**Trecho do documento**
<<<<

Um estudo da antropóloga Débora Diniz publicado na revista Ciência e Saúde Coletiva em 2023 indica que as mulheres negras apresentam uma probabilidade 46% maior de fazer um aborto, com relação às mulheres brancas. "Indicadores como tempo para o início do atendimento ou acesso a um leito são racialmente diferenciados. As mulheres negras são também as que têm mais medo de represálias ao buscar os serviços de saúde".
Obviamente, os projetos dos bolsonaristas pró-família também ignoram que, em média, 38 meninas de até 14 anos se tornam mães a cada dia no Brasil, o que pode tornar a criminalização do aborto após as 22 semanas ainda mais desumano e fora de lógica.
Fora da realidade - Os projetos apresentados pelos conservadores ignoram as dimensões mais complexas da saúde e da vida da mulher nas situações do aborto. Um projeto da extremista Carla Zambelli, semelhante a outros que tramitam - na casa, fala em assegurar aos nascituros máxima proteção, "impedindo que possa o Poder Judiciário extrapolar, neste aspecto, aquilo que o povo brasileiro decidiu através de seus representantes eleitos e positivado em lei".
Outro documento mais recente, assinado por diversos parlamentares, entre eles Eduardo Bolsonaro, diz que "a gestante, seu companheiro e núcleo familiar são, de fato, vítimas dos mercenários da morte, que enriquecem com o sangue de inocentes".

>>>>

**Registros apresentados**
<<<<

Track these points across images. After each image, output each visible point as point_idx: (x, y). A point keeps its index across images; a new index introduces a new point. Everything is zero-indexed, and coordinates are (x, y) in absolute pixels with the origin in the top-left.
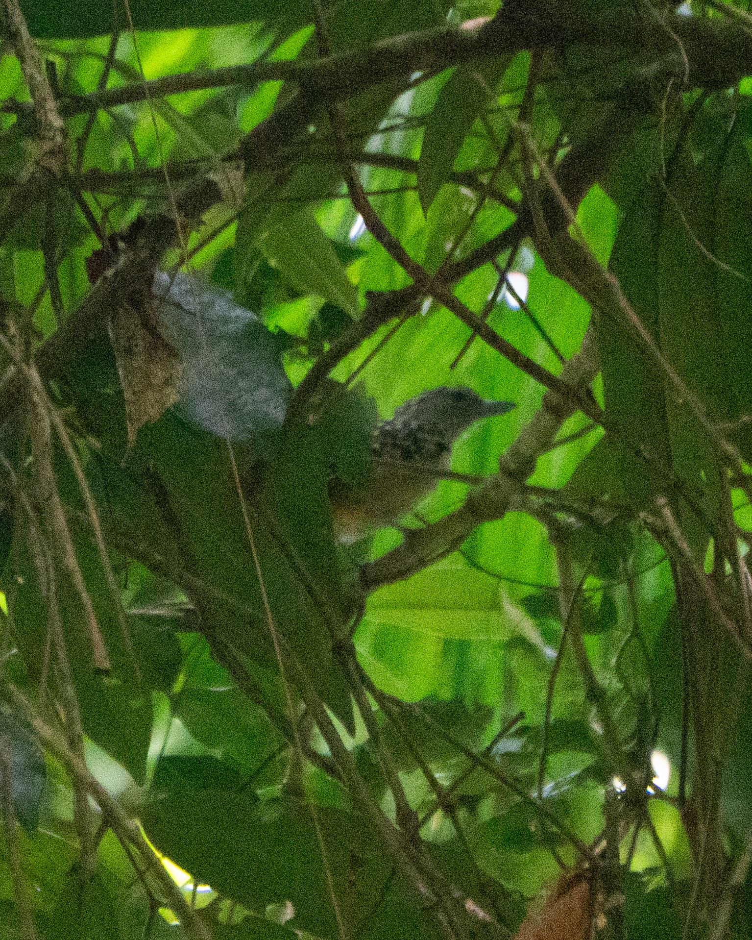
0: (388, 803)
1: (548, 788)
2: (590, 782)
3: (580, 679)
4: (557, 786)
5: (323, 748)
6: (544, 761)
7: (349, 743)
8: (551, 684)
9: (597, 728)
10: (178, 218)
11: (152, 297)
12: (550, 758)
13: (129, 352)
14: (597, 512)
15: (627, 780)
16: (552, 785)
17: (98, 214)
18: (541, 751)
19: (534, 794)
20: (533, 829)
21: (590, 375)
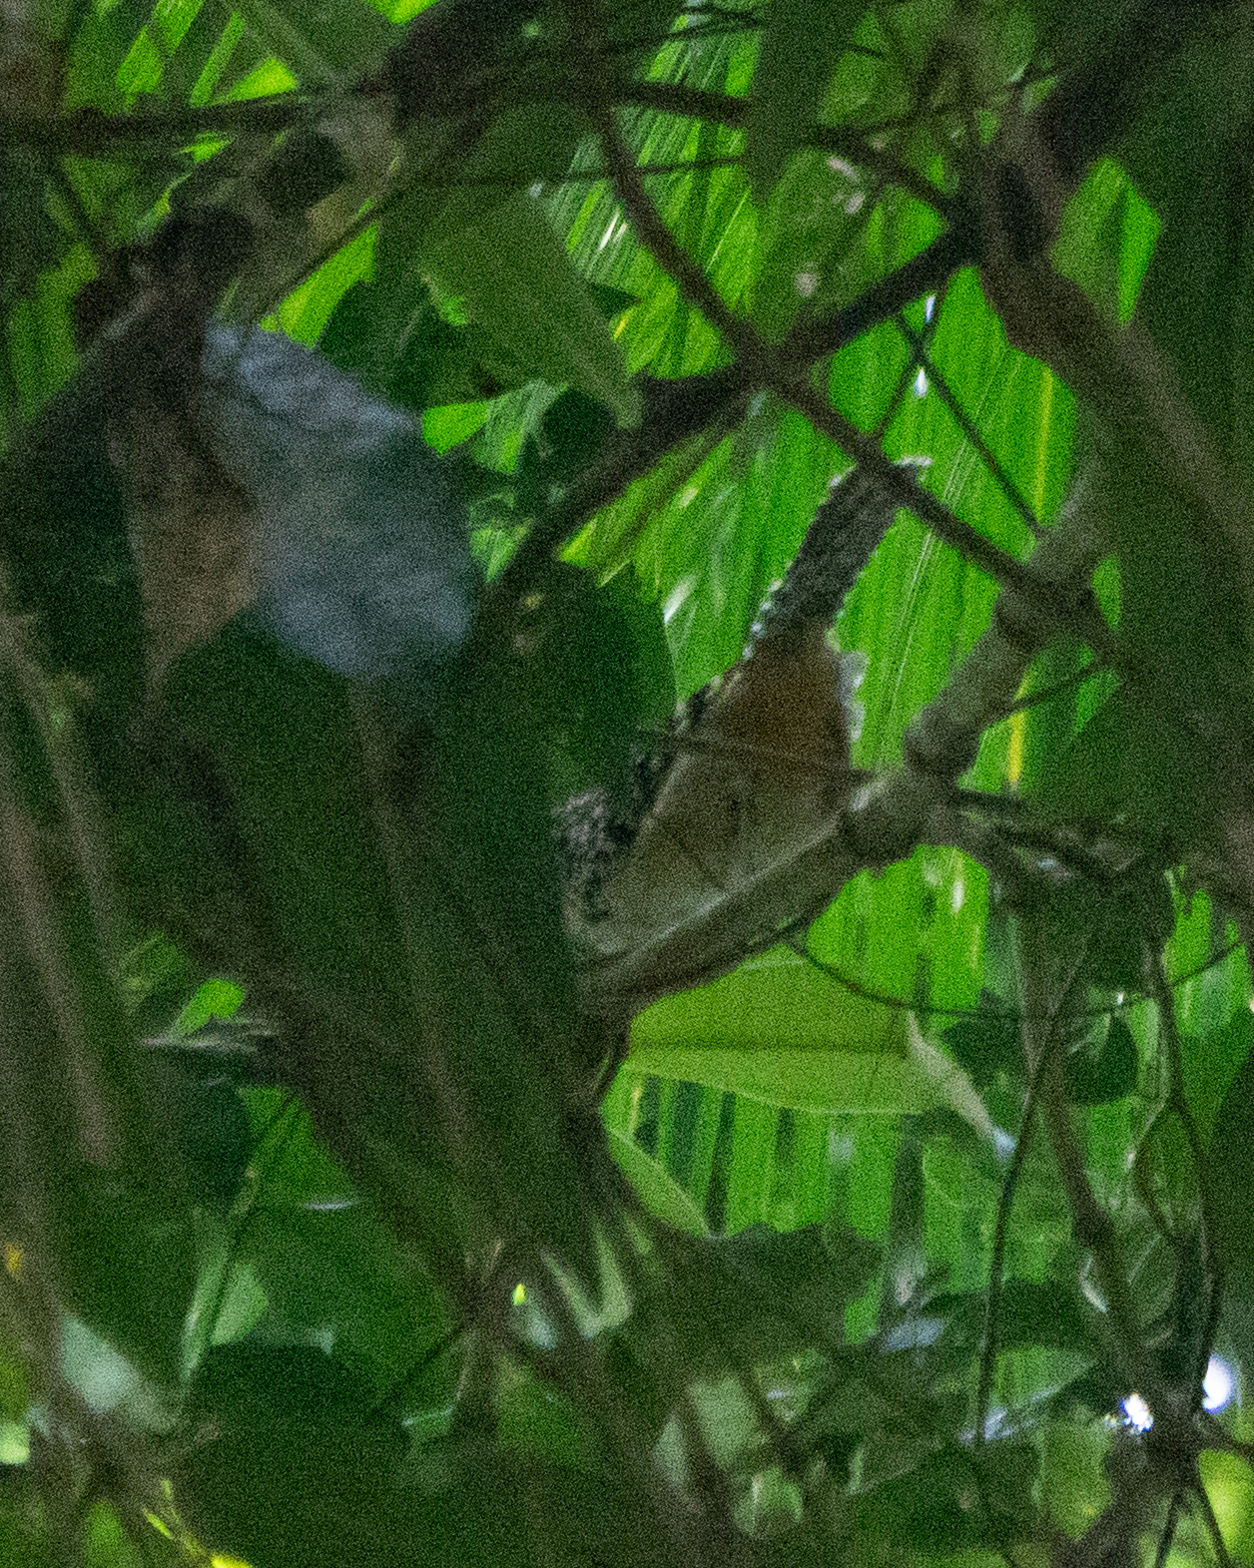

>>>>

**Atividade 1**
Reproduza, do trecho sobre os projetos relativos ao aborto, tudo desde "Um estudo da" até "fora de lógica.".
**Atividade 2**
Responda às perguntas abaixo com base no trecho sobre os projetos relativos ao aborto.
(a) Em que ano o estudo de Débora Diniz foi publicado na revista Ciência e Saúde Coletiva?
(b) Em média, quantas meninas de até 14 anos se tornam mães por dia no Brasil?
(c) Qual parlamentar é citado pelo nome entre os que assinaram o documento mais recente?
**Atividade 3**
Retome o texto sobre os projetos conservadores relativos ao aborto e continue-o a partir de onde ele termina.

**Resultado 1**
Um estudo da antropóloga Débora Diniz publicado na revista Ciência e Saúde Coletiva em 2023 indica que as mulheres negras apresentam uma probabilidade 46% maior de fazer um aborto, com relação às mulheres brancas. "Indicadores como tempo para o início do atendimento ou acesso a um leito são racialmente diferenciados. As mulheres negras são também as que têm mais medo de represálias ao buscar os serviços de saúde".
Obviamente, os projetos dos bolsonaristas pró-família também ignoram que, em média, 38 meninas de até 14 anos se tornam mães a cada dia no Brasil, o que pode tornar a criminalização do aborto após as 22 semanas ainda mais desumano e fora de lógica.

**Resultado 2**
(a) Em 2023.
(b) 38 meninas.
(c) Eduardo Bolsonaro.

**Resultado 3**
Imagem criada por inteligência artificial
2 - Craque do Jogo
Érika Hilton (de novo) - Se os deputados conservadores têm utilizado o aborto como forma de restringir os direitos da mulher e à saúde da mulher, também há movimentos de resistência na Câmara Federal. Entre os projetos apresentados em prol da vida das mulheres, está, por exemplo, o da deputada Erika Hilton (PSOL), que dispõe sobre a obrigatoriedade de oferta de informações sobre aborto legal nos serviços públicos que atuem junto às vítimas de violência sexual. "É dever do Estado disseminar informações úteis e que, de fato, cheguem a todas mulheres, crianças e pessoas que gestam viabilizando a cada uma delas o pleno exercício de seus direitos", justifica.
3 - (Não) Vi no jornal
Violência contra professores - A deputada estadual Luciane Carminatti (PT) apresentou na Assembleia Legislativa de SC (Alesc) uma pesquisa que vai monitorar casos de perseguição e violência contra os professores. O estudo será feito a partir do site onveuff.com, do Observatório Nacional da Violência contra Educadoras/es, vinculado à Universidade Federal Fluminense (UFF). Para participar, é necessário clicar no ícone “participe da pesquisa” e responder o questionário.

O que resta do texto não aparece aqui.